Perubahan Panwaslu Daerah Menjadi Bawaslu Sudah Tepat

JAKARTA – Dua lembaga pengawas pemilu dibuat ambigu pada penyelenggaraan Pemilihan Kepala Daerah (Pilkada) Serentak 2020 mendatang. Keduanya adalah Pengawas Pemilu (Panwaslu) dan Badan Pengawas Pemilu (Bawaslu). Lembaga ini sejak awal sudah agak ragu. Sebab, kewenangannya dalam Undang-undang (UU) berbeda.

Di Undang-undang Pilkada, pengawas pesta demokrasi disebut Panitia Pengawas Pemilihan Umum (Panwaslu). Sedangkan di Undang-undang Pemilu disebut Badan Pengawas Pemilihan Umum (Bawaslu). Anggota Bawaslu RI, Ratna Dewi Pettalolo mengatakan, politik hukum Pemilu yang mengubah Pantia Pengawas Pemilihan Umum (Panwaslu) tingkat kabupaten/kota menjadi Bawaslu yang telah permanen sudah tepat.

”Dengan bangga mengatakan keputusan politik hukum pemilu telah tepat dalam mempermanenkan bawaslu kabupaten/kota,” ujar Dewi di Jakarta, belum lama ini.

Dia menuturkan, banyak pihak yang tidak berkenan dengan keberadaan Bawaslu tingkat kabupaten/kota yang permanen.

”Tetapi, Pemilu Serentak 2019 yang pertama kali serentak bisa berjalan sukses dan damai. Salah satunya karena permanennya Bawaslu Kabupaten/Kota,” sebutnya.

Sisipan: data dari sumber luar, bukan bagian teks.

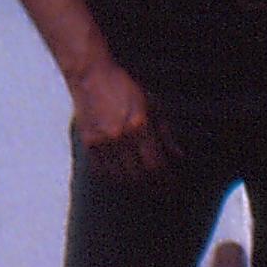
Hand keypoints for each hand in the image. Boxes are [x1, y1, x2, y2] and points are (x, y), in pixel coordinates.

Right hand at [70, 58, 169, 182]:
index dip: (166, 180)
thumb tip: (178, 156)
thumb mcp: (152, 104)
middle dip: (153, 186)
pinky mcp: (88, 143)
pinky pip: (102, 172)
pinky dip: (113, 178)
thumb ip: (166, 132)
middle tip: (161, 190)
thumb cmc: (125, 88)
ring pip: (120, 177)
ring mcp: (102, 141)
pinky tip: (122, 177)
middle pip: (139, 176)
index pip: (156, 165)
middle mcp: (120, 137)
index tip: (173, 186)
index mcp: (139, 126)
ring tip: (144, 184)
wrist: (91, 76)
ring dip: (134, 184)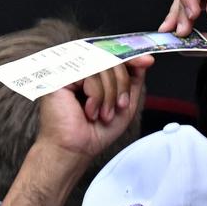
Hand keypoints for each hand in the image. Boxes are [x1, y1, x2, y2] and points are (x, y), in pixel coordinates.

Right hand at [0, 59, 150, 205]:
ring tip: (103, 114)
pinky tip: (88, 110)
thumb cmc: (94, 132)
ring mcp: (68, 72)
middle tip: (120, 105)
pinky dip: (96, 96)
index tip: (147, 61)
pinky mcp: (59, 76)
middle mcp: (78, 70)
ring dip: (110, 95)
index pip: (112, 56)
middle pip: (110, 60)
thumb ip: (133, 81)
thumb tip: (144, 60)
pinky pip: (90, 74)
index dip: (130, 56)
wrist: (75, 149)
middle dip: (122, 85)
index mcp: (92, 75)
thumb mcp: (124, 104)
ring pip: (102, 67)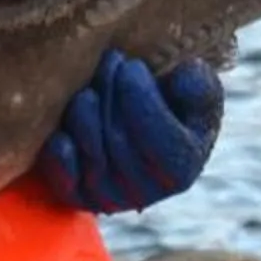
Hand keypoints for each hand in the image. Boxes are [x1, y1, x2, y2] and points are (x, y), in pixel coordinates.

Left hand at [37, 49, 222, 214]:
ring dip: (84, 119)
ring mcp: (111, 198)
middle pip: (121, 144)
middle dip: (111, 97)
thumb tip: (181, 80)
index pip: (159, 139)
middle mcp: (147, 192)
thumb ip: (199, 87)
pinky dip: (61, 159)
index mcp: (181, 169)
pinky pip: (66, 183)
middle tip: (108, 61)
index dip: (142, 100)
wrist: (138, 127)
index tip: (133, 66)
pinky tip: (61, 133)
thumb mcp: (198, 92)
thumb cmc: (171, 106)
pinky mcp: (80, 197)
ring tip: (87, 89)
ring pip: (93, 158)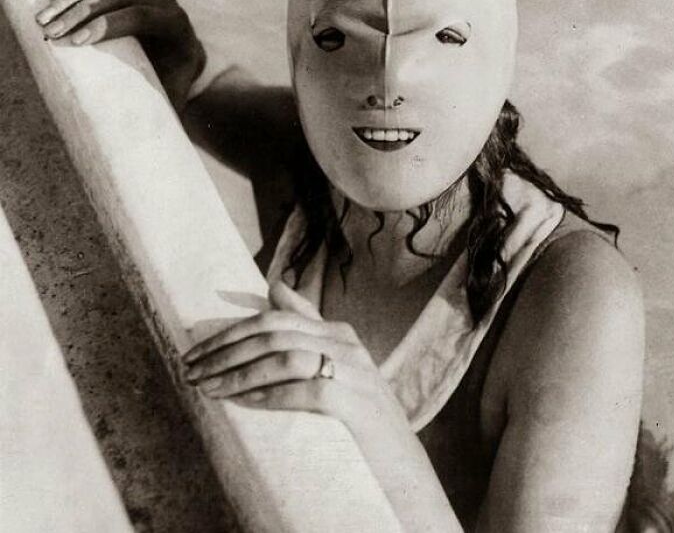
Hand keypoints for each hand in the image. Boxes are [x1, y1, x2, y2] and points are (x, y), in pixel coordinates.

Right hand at [36, 0, 204, 111]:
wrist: (181, 54)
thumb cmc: (173, 80)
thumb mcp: (174, 94)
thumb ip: (165, 106)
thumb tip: (148, 132)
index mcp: (176, 23)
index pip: (140, 16)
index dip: (107, 26)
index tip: (77, 41)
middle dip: (81, 12)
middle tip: (52, 31)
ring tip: (45, 17)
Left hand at [184, 281, 462, 531]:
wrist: (403, 468)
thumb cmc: (361, 419)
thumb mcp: (337, 367)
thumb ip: (308, 328)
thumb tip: (275, 286)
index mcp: (338, 333)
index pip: (273, 319)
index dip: (230, 333)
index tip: (196, 352)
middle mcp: (346, 344)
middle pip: (273, 334)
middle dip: (224, 351)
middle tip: (191, 371)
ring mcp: (353, 372)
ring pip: (284, 357)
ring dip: (238, 373)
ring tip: (207, 389)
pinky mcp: (356, 404)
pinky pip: (305, 390)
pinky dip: (270, 394)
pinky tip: (244, 403)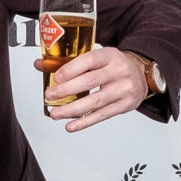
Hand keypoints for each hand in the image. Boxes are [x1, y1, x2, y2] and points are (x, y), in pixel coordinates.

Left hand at [37, 46, 152, 131]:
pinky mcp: (125, 104)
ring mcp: (124, 89)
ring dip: (72, 110)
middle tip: (49, 96)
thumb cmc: (113, 66)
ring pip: (95, 102)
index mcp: (110, 55)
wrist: (141, 74)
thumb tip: (40, 65)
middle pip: (90, 82)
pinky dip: (84, 122)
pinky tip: (71, 125)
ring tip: (55, 114)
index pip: (89, 61)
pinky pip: (102, 115)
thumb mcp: (96, 58)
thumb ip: (69, 62)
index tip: (56, 78)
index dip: (71, 70)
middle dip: (66, 91)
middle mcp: (119, 71)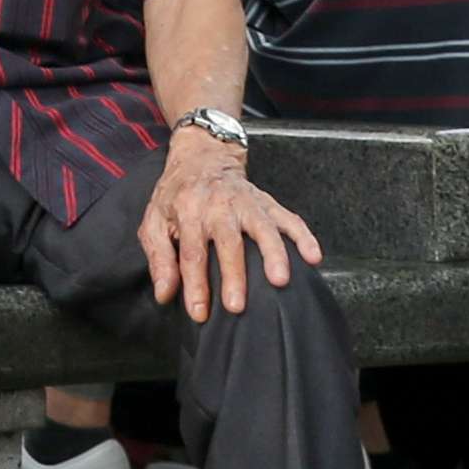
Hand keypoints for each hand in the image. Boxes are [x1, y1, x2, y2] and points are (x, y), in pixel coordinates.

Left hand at [137, 132, 322, 321]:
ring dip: (273, 254)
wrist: (202, 157)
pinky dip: (303, 237)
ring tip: (281, 280)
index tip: (200, 312)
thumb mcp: (154, 221)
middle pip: (228, 242)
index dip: (195, 284)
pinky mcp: (267, 202)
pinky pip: (289, 219)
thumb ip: (159, 259)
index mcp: (189, 210)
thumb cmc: (176, 194)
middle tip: (237, 306)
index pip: (191, 252)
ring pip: (263, 228)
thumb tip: (165, 294)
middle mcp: (220, 206)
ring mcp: (247, 203)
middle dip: (234, 274)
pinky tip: (313, 257)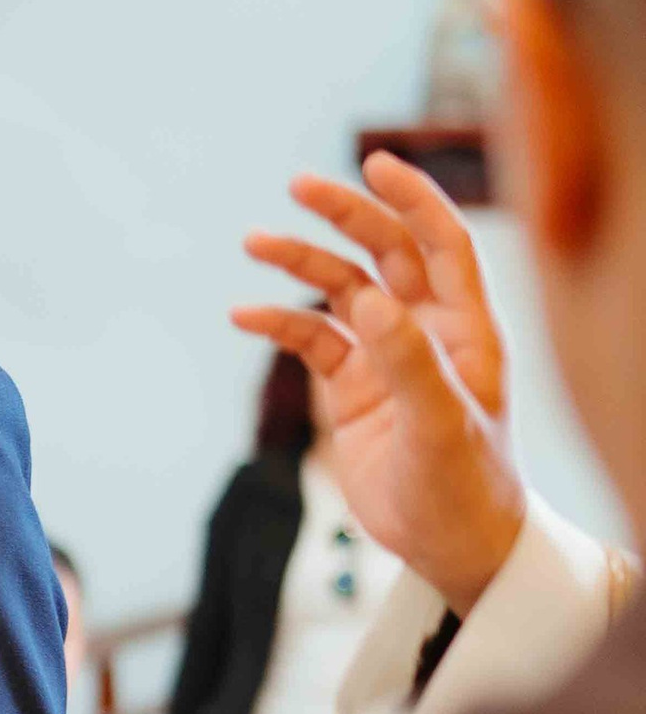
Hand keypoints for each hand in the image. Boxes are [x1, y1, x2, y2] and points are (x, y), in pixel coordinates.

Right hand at [233, 154, 525, 614]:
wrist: (451, 549)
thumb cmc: (467, 488)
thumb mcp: (442, 426)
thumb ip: (408, 360)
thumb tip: (369, 299)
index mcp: (468, 329)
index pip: (444, 244)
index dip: (414, 199)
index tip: (375, 163)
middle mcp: (428, 332)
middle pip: (386, 253)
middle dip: (345, 215)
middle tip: (299, 186)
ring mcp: (387, 358)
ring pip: (341, 291)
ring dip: (301, 264)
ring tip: (255, 242)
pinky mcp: (352, 391)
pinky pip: (310, 341)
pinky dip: (277, 324)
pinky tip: (244, 315)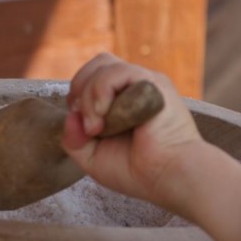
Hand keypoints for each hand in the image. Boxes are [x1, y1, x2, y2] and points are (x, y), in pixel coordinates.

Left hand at [62, 53, 240, 240]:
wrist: (170, 177)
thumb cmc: (140, 172)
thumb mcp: (94, 158)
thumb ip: (74, 139)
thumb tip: (70, 116)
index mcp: (125, 99)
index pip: (94, 76)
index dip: (79, 96)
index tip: (84, 127)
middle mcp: (136, 86)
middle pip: (97, 63)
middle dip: (79, 89)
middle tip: (88, 123)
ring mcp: (146, 82)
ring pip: (104, 65)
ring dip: (89, 95)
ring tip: (97, 126)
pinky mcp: (154, 83)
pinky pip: (119, 71)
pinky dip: (102, 91)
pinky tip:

Anggota Bawaslu RI, Fritz Edward Siregar menjelaskan, UU Nomor 10 Tahun 2016 tentang Pemilihan Gubernur, Bupati dan Walikota atau biasa disebut UU Pilkada sudah tidak relevan dengan keadaan Pilkada Serentak 2020. Dia mencontohkan, status seluruh panwaslu saat ini berdasarkan UU Nomor 7 Tahun 2007 tentang Pemilihan Umum sudah menjadi lembaga permanen dengan nomenklatur Bawaslu tingkat kabupaten dan kota. Namun di UU Pilkada, status panwaslu masih Ad hoc (sementara).

Ini jelas menjadi persoalan. Fritz menegaskan, masih banyak jajaran Bawaslu tingkat kabupaten/kota yang akan menyelenggarakan Pilkada Serentak 2020 tidak mau menerima NPHD (naskah perjanjian hibah daerah). Karena merasa statusnya dalam UU Pilkada hanya panwaslu.

”Persoalan NPHD ini awalnya saya harapkan sudah selesai. Tetapi nyatanya masih ada yang ragu menerima NPHD karena status Bawaslu kab/kota di UU Pilkada,” jelasnya.

Padahal, lanjut Fritz, dalam UU Pilkada dijelaskan, kewajiban penyediaan NPHD dalam pilkada adalah tugas Kemendagri melalui jajarannya termasuk kepala daerah. Hal itu diperkuat dalam Permendagri Nomor 54 Tahun 2019 Tentang Pendanaan Kegiatan Pemilihan Gubernur, Bupati dan Wali Kota yang bersumber dari APBD.